TASK OBJECTIVE: Copy the listing below word for word, leaving out the pictures.

SUPPLIED RECORDS:
══════

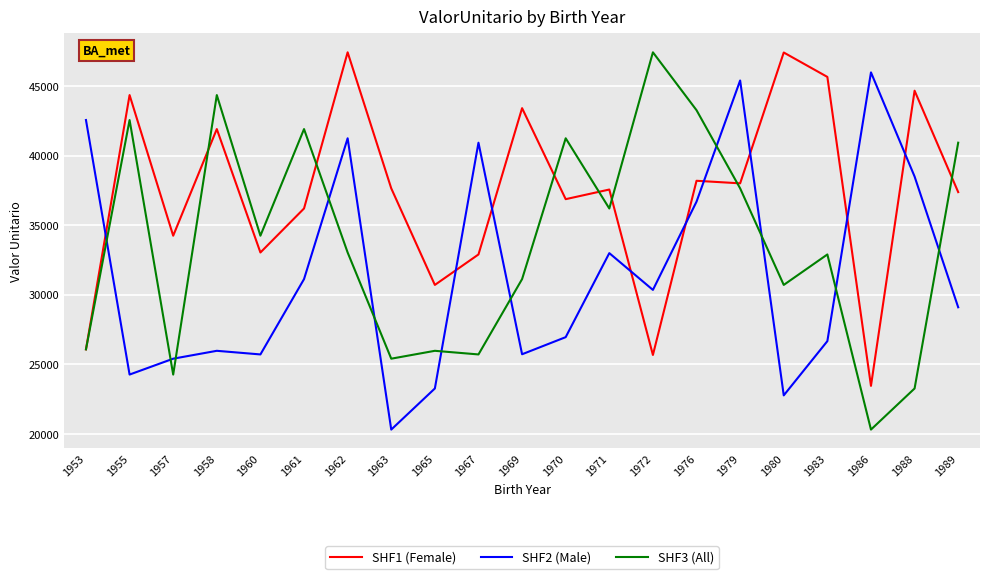

What is the average value of the SHF1 (Female) series?

37276.7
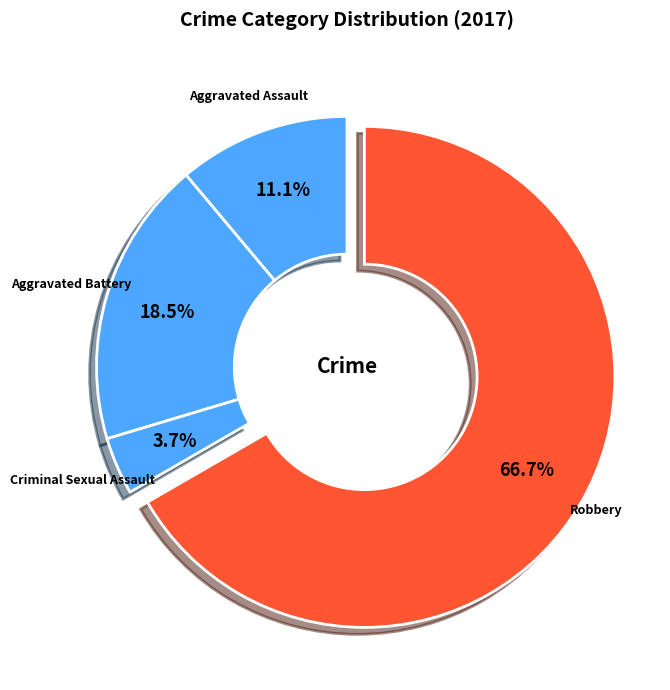

What is the largest slice in the pie chart?

Robbery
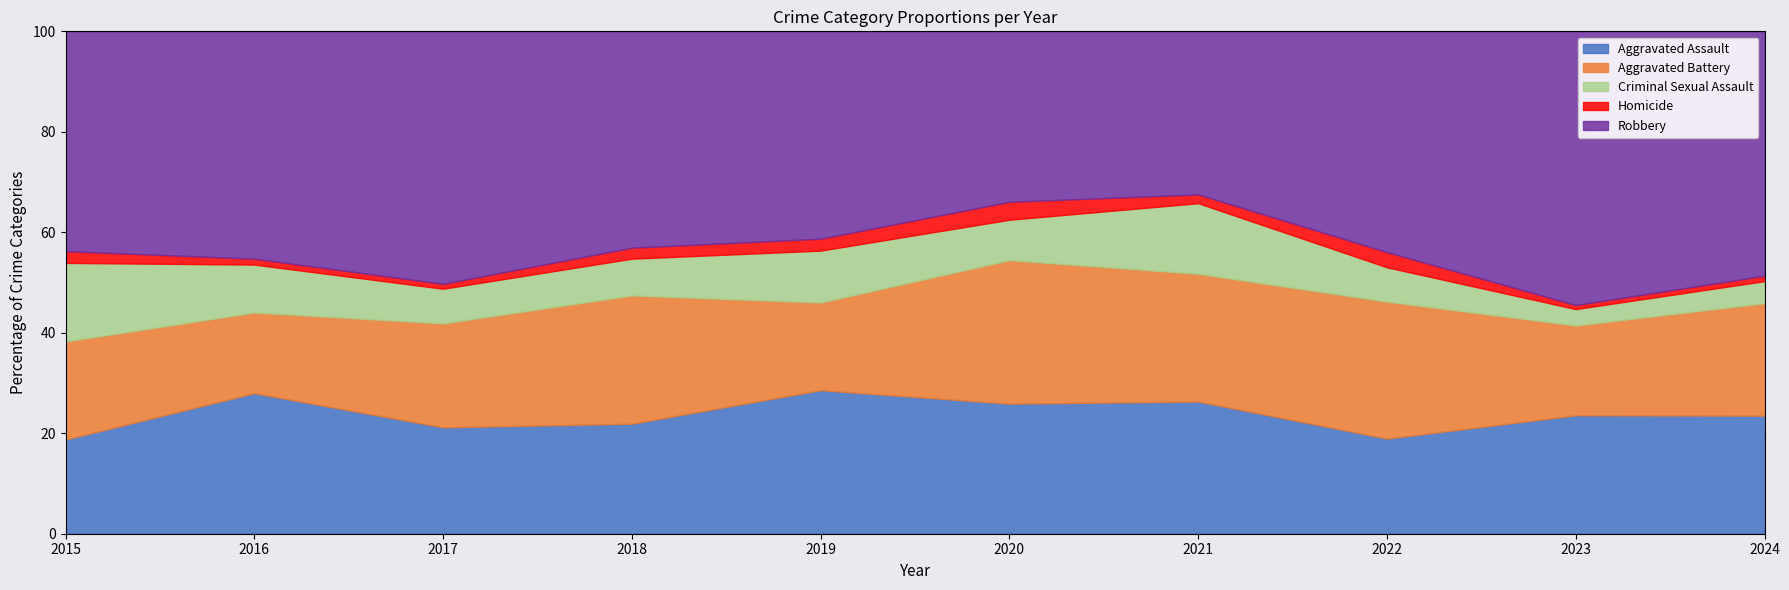

What is the average value of the Aggravated Assault series?

23.7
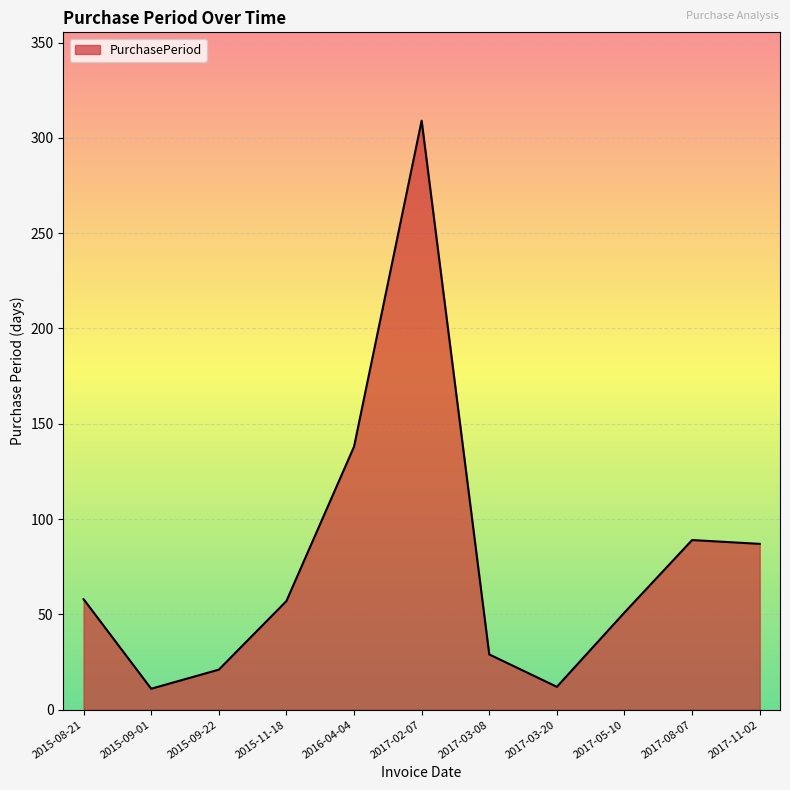

What is the ratio of the value at 2015-08-21 to the value at 2015-09-01?

5.3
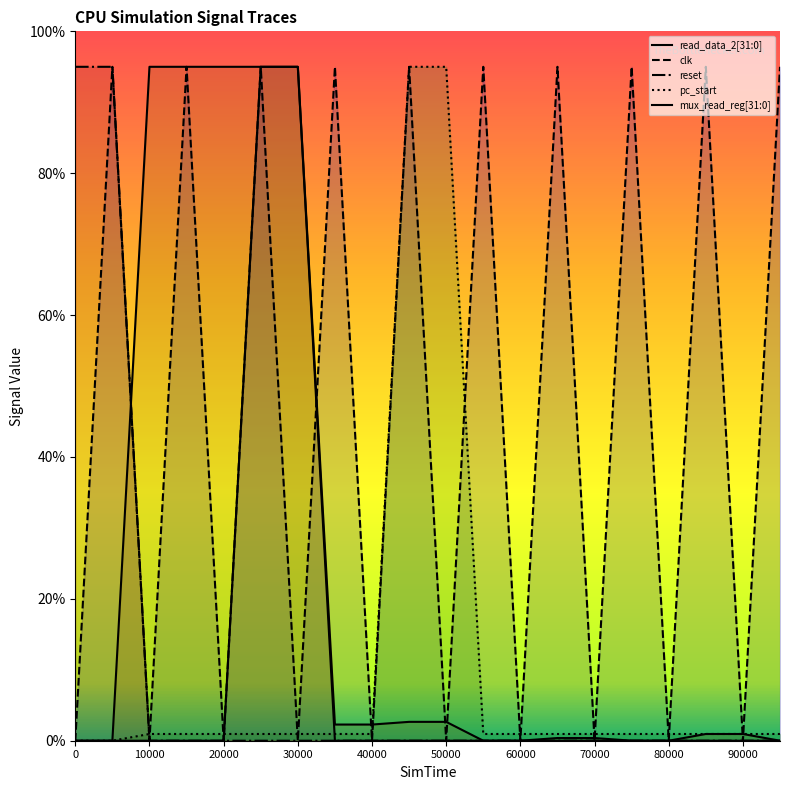

True or false: mux_read_reg[31:0] and clk cross at least once.

True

══════

OUTPUT FOR THIS TASK:
What is the average value of the SHF1 (Female) series?

37276.7

What is the largest slice in the pie chart?

Robbery

What is the average value of the Aggravated Assault series?

23.7

What is the ratio of the value at 2015-08-21 to the value at 2015-09-01?

5.3

True or false: mux_read_reg[31:0] and clk cross at least once.

True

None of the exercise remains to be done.